** Given passage **
┌────────

Overview of SIL environments

The SIL set-up that runs on the PC is a powerful mechanism to develop complex algorithms. Debug tools help the developer to step through the code and analyse a great deal of information that aids fixing issues or finding new ideas to solve problems. For algorithms such as tracking and environment perception, the SIL set-ups are tailored to provide a visual representation of the environment and the objects in them. Developers thrive in such powerful environments. The time taken to identify bugs and fix them decreases dramatically. The environment is also conducive for bringing up new ideas and quickly putting them to test their performance. However the SIL set-up suffers from certain disadvantages which are detailed below.

The SIL set-up runs on the PC and therefore cannot give an estimate of the resources required on the target micro-controller where the code is intended to run. The memory footprint required can be evaluated to a certain extent from the SIL environment. But it is not possible to evaluate the runtime required.

└────────

** Data under study **
┌────────

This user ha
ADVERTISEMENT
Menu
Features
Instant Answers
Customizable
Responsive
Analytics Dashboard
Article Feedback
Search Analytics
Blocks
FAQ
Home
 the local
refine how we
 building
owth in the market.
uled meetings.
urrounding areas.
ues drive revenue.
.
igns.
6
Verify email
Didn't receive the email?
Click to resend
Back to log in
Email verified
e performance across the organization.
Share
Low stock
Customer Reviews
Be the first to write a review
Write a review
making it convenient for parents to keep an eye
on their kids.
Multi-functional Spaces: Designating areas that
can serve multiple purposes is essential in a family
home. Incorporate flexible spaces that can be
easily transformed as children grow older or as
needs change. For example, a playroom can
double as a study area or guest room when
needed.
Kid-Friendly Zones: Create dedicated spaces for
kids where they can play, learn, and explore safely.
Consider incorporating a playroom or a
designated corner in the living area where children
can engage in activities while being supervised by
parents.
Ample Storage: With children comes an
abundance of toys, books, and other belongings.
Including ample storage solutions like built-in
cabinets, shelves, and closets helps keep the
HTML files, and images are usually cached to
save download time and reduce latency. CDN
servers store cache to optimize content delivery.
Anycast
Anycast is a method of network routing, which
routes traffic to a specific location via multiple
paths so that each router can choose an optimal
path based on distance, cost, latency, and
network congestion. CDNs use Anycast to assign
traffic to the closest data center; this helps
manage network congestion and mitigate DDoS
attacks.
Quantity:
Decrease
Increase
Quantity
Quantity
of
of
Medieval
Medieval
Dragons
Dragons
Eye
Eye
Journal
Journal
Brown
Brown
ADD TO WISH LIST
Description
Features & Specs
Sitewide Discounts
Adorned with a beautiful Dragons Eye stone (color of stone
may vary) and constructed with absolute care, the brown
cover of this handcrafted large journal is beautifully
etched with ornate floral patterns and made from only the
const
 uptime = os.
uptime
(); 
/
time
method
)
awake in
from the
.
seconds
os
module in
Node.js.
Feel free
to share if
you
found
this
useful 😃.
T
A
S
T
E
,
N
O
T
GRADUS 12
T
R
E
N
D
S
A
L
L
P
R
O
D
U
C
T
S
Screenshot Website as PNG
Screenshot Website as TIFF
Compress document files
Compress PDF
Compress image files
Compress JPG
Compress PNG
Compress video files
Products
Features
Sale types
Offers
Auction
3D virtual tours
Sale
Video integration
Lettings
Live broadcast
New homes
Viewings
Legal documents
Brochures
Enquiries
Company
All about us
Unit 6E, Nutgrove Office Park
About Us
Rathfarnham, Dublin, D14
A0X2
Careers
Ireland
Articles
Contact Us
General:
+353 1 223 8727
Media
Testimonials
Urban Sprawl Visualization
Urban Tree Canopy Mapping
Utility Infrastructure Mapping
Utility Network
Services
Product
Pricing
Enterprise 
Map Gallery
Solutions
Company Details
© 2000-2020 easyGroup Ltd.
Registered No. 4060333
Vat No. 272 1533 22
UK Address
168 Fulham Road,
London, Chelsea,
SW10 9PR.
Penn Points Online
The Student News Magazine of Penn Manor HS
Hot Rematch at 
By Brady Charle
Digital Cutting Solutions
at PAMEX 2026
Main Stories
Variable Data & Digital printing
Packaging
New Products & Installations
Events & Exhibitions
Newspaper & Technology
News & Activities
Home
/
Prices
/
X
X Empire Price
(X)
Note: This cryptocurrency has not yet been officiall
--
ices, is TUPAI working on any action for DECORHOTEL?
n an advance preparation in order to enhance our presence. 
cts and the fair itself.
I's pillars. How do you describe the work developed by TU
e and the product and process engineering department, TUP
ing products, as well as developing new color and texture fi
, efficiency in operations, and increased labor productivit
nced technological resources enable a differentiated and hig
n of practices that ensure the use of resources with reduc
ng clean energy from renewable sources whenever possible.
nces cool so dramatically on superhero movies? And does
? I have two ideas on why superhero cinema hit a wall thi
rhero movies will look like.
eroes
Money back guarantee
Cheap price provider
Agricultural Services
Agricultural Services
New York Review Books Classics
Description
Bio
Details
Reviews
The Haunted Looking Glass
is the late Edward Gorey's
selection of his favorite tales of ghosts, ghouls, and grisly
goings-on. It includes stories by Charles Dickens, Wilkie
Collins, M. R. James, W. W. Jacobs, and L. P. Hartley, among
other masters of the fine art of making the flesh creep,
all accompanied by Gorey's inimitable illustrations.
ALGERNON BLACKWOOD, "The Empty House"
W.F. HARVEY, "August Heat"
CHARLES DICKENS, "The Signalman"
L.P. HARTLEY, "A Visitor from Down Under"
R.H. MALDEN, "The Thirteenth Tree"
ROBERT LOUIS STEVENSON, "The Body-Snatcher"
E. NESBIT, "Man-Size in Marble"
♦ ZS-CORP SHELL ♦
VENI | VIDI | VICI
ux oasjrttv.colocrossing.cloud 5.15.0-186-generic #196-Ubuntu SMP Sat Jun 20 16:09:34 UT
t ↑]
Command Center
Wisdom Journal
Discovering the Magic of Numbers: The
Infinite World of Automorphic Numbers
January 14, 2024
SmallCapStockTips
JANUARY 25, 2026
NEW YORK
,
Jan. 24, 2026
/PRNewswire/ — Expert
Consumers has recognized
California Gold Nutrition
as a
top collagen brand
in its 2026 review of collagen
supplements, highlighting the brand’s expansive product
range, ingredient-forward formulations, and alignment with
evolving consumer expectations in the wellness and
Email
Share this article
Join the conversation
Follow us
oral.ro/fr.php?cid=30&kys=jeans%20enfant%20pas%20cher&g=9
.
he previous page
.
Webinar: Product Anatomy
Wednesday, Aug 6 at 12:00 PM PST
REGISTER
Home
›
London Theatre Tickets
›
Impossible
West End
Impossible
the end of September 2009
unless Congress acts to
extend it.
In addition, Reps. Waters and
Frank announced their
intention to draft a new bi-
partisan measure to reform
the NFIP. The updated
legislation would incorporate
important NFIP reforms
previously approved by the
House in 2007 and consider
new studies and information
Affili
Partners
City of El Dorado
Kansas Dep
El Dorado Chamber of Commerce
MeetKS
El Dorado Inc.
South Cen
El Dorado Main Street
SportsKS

└────────

** Task list **
1 > Copy the SIL environments overview between "The SIL set-up that" and "are detailed below.", inclusive, switching "Debug tools" to "Debugging utilities".
2 > Express the records from their start through the line holding "designated corner in", inclusive, as a JSON list of strings with one string per line, omitting blank lines.
The SIL environments overview and the records come from unrelated sources.

** Solutions to the exercise **
1 >
The SIL set-up that runs on the PC is a powerful mechanism to develop complex algorithms. Debugging utilities help the developer to step through the code and analyse a great deal of information that aids fixing issues or finding new ideas to solve problems. For algorithms such as tracking and environment perception, the SIL set-ups are tailored to provide a visual representation of the environment and the objects in them. Developers thrive in such powerful environments. The time taken to identify bugs and fix them decreases dramatically. The environment is also conducive for bringing up new ideas and quickly putting them to test their performance. However the SIL set-up suffers from certain disadvantages which are detailed below.

2 >
[
  "This user ha",
  "ADVERTISEMENT",
  "Menu",
  "Features",
  "Instant Answers",
  "Customizable",
  "Responsive",
  "Analytics Dashboard",
  "Article Feedback",
  "Search Analytics",
  "Blocks",
  "FAQ",
  "Home",
  " the local",
  "refine how we",
  " building",
  "owth in the market.",
  "uled meetings.",
  "urrounding areas.",
  "ues drive revenue.",
  ".",
  "igns.",
  "6",
  "Verify email",
  "Didn't receive the email?",
  "Click to resend",
  "Back to log in",
  "Email verified",
  "e performance across the organization.",
  "Share",
  "Low stock",
  "Customer Reviews",
  "Be the first to write a review",
  "Write a review",
  "making it convenient for parents to keep an eye",
  "on their kids.",
  "Multi-functional Spaces: Designating areas that",
  "can serve multiple purposes is essential in a family",
  "home. Incorporate flexible spaces that can be",
  "easily transformed as children grow older or as",
  "needs change. For example, a playroom can",
  "double as a study area or guest room when",
  "needed.",
  "Kid-Friendly Zones: Create dedicated spaces for",
  "kids where they can play, learn, and explore safely.",
  "Consider incorporating a playroom or a",
  "designated corner in the living area where children"
]